Consegna 1 →
Nel brano sul credito d'imposta, quale percentuale delle spese sostenute nel 2020 copre il credito introdotto dal Decreto "Rilancio"?
Consegna 2 →
Riporta dal brano sul credito d'imposta tutto il testo che va da "Inoltre, con la" giù fino a "la ripresa dell’attività.".

Brano dell'esercizio →
La società istante ha rappresentato di svolgere la propria attività all’interno di una fabbrica la cui struttura principale è servita da tre ascensori, dei quali, però, soltanto, uno permette l’accesso da e ad un determinato livello ed il collegamento con la struttura secondaria della fabbrica. Verso questo unico ascensore si dirige, in certi orari, la quasi totalità degli ospiti. Inoltre, gli ascensori già esistenti sono utilizzati anche dal personale di servizio e, quindi, non in via esclusiva, dagli ospiti della struttura.

L’istante ha fatto riferimento alla normativa in materia di emergenza Coronavirus che prevede che l’utilizzo degli ascensori debba essere tale da consentire il rispetto della distanza interpersonale, anche in caso di uso della mascherina. La capienza degli ascensori esistenti nella fabbrica della società istante non permetterebbe il rispetto di tale distanza interpersonale.

Quindi, l’istante vorrebbe procedere all’acquisto ed all’installazione di un altro ascensore. Il quesito sottoposto all’Agenzia delle Entrate riguarda la possibilità di beneficiare per le relative spese sostenute del credito d’imposta previsto all’articolo 120 del Decreto “Rilancio”.

Nella Risposta n. 361 del 16 settembre 2020, l’Agenzia delle Entrate ha, in primo luogo, ricordato che il Decreto “Rilancio” ha introdotto un credito d’imposta nella misura del 60 % delle spese sostenute nel 2020, entro la soglia massima di 80.000 Euro, per interventi necessari ai fini del rispetto delle prescrizioni sanitarie e delle misure di contenimento contro la diffusione del Coronavirus. Il credito d’imposta in questione è destinato ai soggetti esercenti attività d’impresa, arte o professione in luoghi aperti al pubblico indicati in un allegato del Decreto “Rilancio”.

Il credito d’imposta è utilizzabile esclusivamente in compensazione nel modello F24 oppure, in alternativa, entro il 31 dicembre 2021, può essere ceduto, anche solo parzialmente, ad altri soggetti, compresi istituti di credito ed altri intermediari finanziari, con facoltà di successiva cessione del credito.

L’Agenzia delle Entrate ha, altresì, ricordato che, con un Provvedimento del Direttore dell’Agenzia delle Entrate del 10 luglio 2020, sono stati definiti i criteri e le modalità di applicazione e fruizione di tale credito d’imposta (e del credito d’imposta per la sanificazione e l’acquisto dei dispositivi di protezione previsto dallo stesso Decreto “Rilancio”) e le modalità di comunicazione dell’opzione per la cessione del credito.

Inoltre, con la Circolare dell’Agenzia n. 20 del 10 luglio 2020, sono stati forniti i primi chiarimenti in merito all’applicazione dell’agevolazione in questione. In particolare, ad esempio, è stato precisato che rientrano tra gli interventi agevolabili quelli edilizi necessari per il rifacimento di spogliatoi e mense, per la realizzazione di spazi medici, di ingressi e spazi comuni e per l’acquisto di arredi di sicurezza. Si tratta di interventi edilizi necessari per la riapertura o la ripresa dell’attività.

Dati forniti →
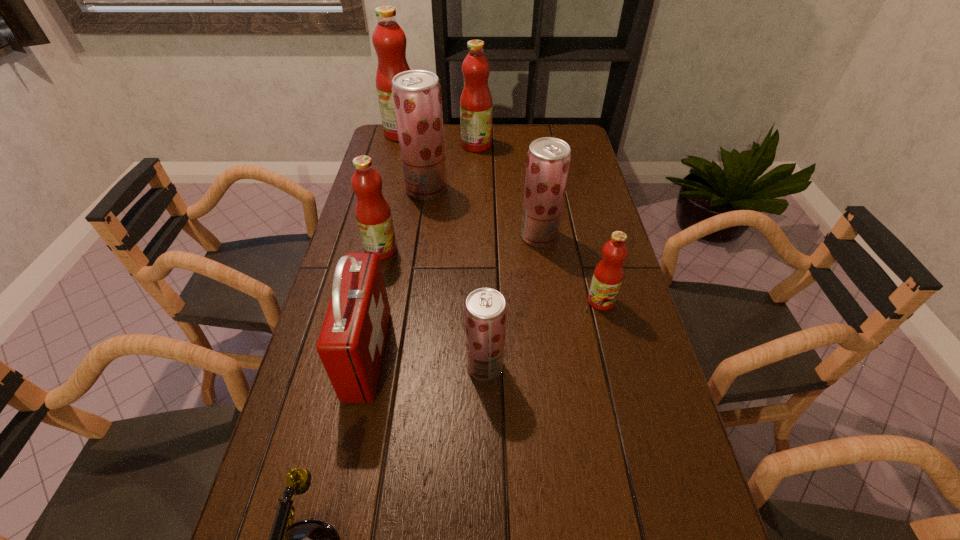
You are a GUI agent. You are given a task and a screenshot of the screen. Output one action in this format:
    pyautogui.click(x=<x>, y=<y>)
    Task: Click on the strawberry fruit juice that can be found as the second closest to the seventh nearest object
    Image resolution: width=960 pixels, height=540 pixels.
    Given the screenshot: What is the action you would take?
    pyautogui.click(x=485, y=309)

Locate an element on the screen. vacant region that satisfies the following two spatial constraints: 1. on the front label of the tallest fruit juice; 2. on the back side of the biggest strawberry fruit juice is located at coordinates (388, 190).

At what (x,y) coordinates should I click in order to perform the action: click on free space that satisfies the following two spatial constraints: 1. on the front face of the red first-aid kit; 2. on the right side of the nearest strawberry fruit juice. Please return your answer as a coordinate pair (x, y). The image size is (960, 540). Looking at the image, I should click on (366, 366).

Locate an element on the screen. free space that satisfies the following two spatial constraints: 1. on the front side of the biggest strawberry fruit juice; 2. on the right side of the rightmost strawberry fruit juice is located at coordinates (420, 236).

Locate an element on the screen. The width and height of the screenshot is (960, 540). vacant space that satisfies the following two spatial constraints: 1. on the front label of the smallest pink fruit juice; 2. on the front face of the red first-aid kit is located at coordinates [614, 354].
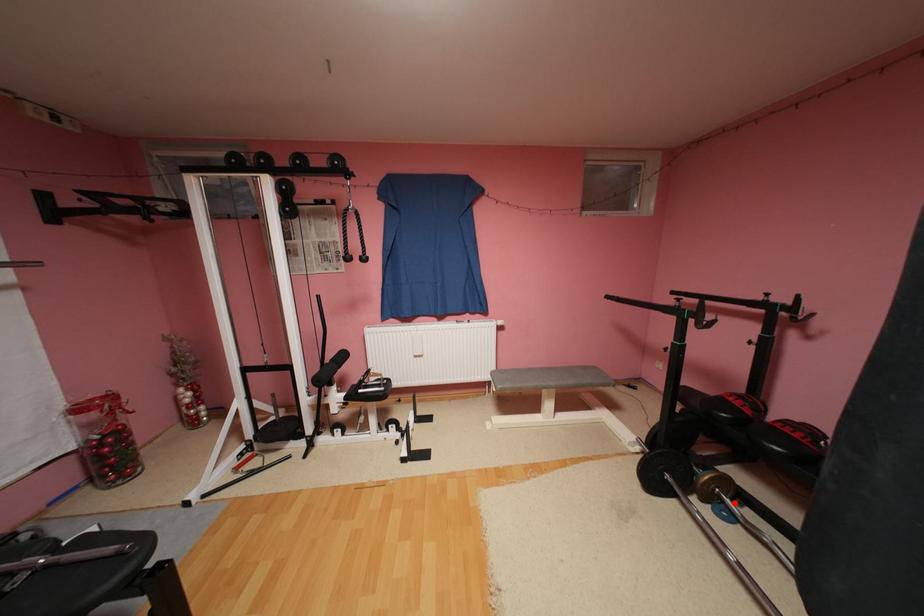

Spazio risposta 1 →
Il 60 % delle spese sostenute nel 2020.

Spazio risposta 2 →
Inoltre, con la Circolare dell’Agenzia n. 20 del 10 luglio 2020, sono stati forniti i primi chiarimenti in merito all’applicazione dell’agevolazione in questione. In particolare, ad esempio, è stato precisato che rientrano tra gli interventi agevolabili quelli edilizi necessari per il rifacimento di spogliatoi e mense, per la realizzazione di spazi medici, di ingressi e spazi comuni e per l’acquisto di arredi di sicurezza. Si tratta di interventi edilizi necessari per la riapertura o la ripresa dell’attività.